Decimos que, en la dinámica del amor, el dar y el recibir son los dos momentos necesarios del mismo. Sanar el corazón es dilatar sus sombríos recovecos en espacios anchísimos. Este dar y recibir amorosos son medicina del acaparamiento celotípico. Comprender que el amor no disminuye cuando se comparte sino que se acrecienta.
Pedro está molesto, se siente seguido por uno que psicológicamente es considerado como un intruso, el discípulo amado. El celoso se mueve, habla, gesticula, actúa y disimula para defender la ciudadela de su corazón, amenazada en numerosísimos casos por gigantes imaginarios, molinos quijotescos. Rivalidad al acecho.
Pedro se ha vuelto, entre sospechas, y se ha topado —no encontrado— con un contrincante. Él es el “jefe” pero el otro es el amado. ¿En qué quedamos? Son los líos típicos de un corazón que apunta a enredo. El celoso topa, no se encuentra, porque no sabe gestionar el afecto, no lo estira, no lo adapta, no lo entrega, no lo hace fructificar.
El vocabulario es consecuente, despersonalizador: “¿Señor, y este qué?”. Le ha quitado el nombre de Juan, ha quebrado la fraternidad, ha distanciado el amor en nombre de un interés propio, como si quisiera rebajar un poquito su honra, su puesto. En la carta a los Romanos se nos dice que hemos de adelantarnos en buscar la honra del otro (Rm 12,8-10). Hemos de estar prontos para alabar a nuestro semejante, en muestra de amor. El Señor corrige a Pedro y le viene a decir que no se preocupe. Enseñanza clave: no hay que preocuparse, el amor de Dios es inmenso y más que suficiente para llenar las necesidades afectivas del corazón humano. No hay que preocuparse, ahí está todo. No preocuparse, en fe, en amor. La preocupación daña la vida de gracia, la libertad de los hijos de Dios. La preocupación acarrea males para el justo, le quita fuerzas para todo lo bueno. San Pablo dice en la carta a los Filipenses que nada debe preocuparnos sino que en toda ocasión sean presentadas nuestras súplicas al padre. Las preocupaciones de la vida ahogan la semilla del Evangelio en nosotros. Haciendo lo que debo como discípulo del Señor voy sanando lo que de imperfecto tiene nuestro corazón.
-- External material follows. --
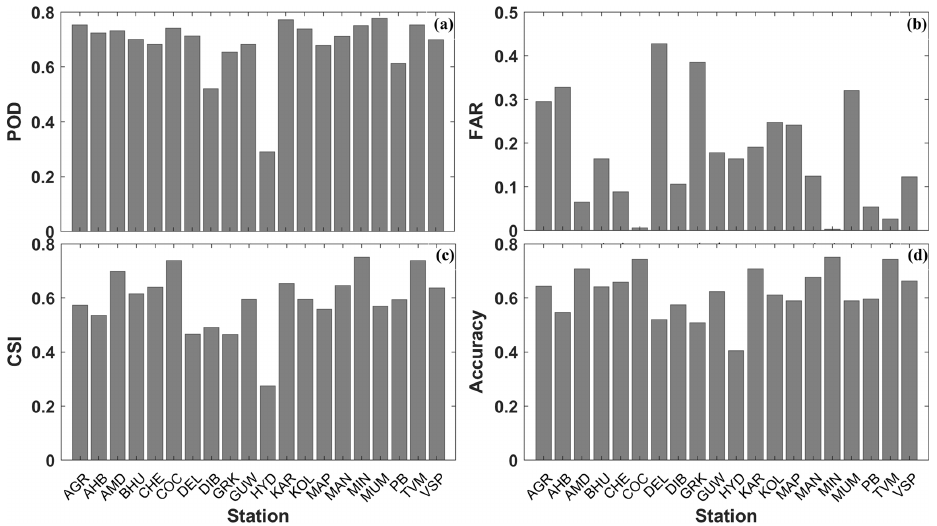
Figure 4. Statistical indices (a) POD, (b) FAR, (c) CSI and (d) ACC in the comparison between the INSAT-3D CAPE with radiosonde CAPE for 20 stations in India.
Tras este episodio petrino en el que parecen que los celos quieren despuntar, se monta una correría de suposiciones falsas. Ahora resulta que Juan no iba a morir. Pero el Señor tiene que advertir que no era eso lo que había dicho sino otra cosa. El mal engendra mal y el bien, bien; el orden, orden y el desorden, desorden.
Pedro se mostro un tanto brusco para con su hermano Juan y esta brusquedad ocasionó ulteriores rumores relativos a este último. Chismes, diversión, pasatiempo de vagabundos. Deformación de las palabras del Señor ocasionadas por una falta petrina y por la falta de compenetración con el interior del Señor. Mucho Espíritu Santo hacía falta aún; mucho espíritu de recogimiento para captar realmente lo que las palabras de Jesús quieren transmitirnos.
Las acciones del Señor son de una Persona divina pero son humanas también porque responden a una naturaleza de hombre. “Muchas otras cosas hizo Jesús. Si se escribieran una por una, pienso que los libros no cabrían ni en todo el mundo”. En el Corazón de Cristo habita la plenitud de la divinidad y es la perfección de lo que ansía mi corazón. Él nos llena, y su amor reduce a polvo las enfermedades de nuestros corazones. “Nos hiciste Señor para ti y nuestro corazón está inquieto hasta que no descanse en ti” (San Agustín).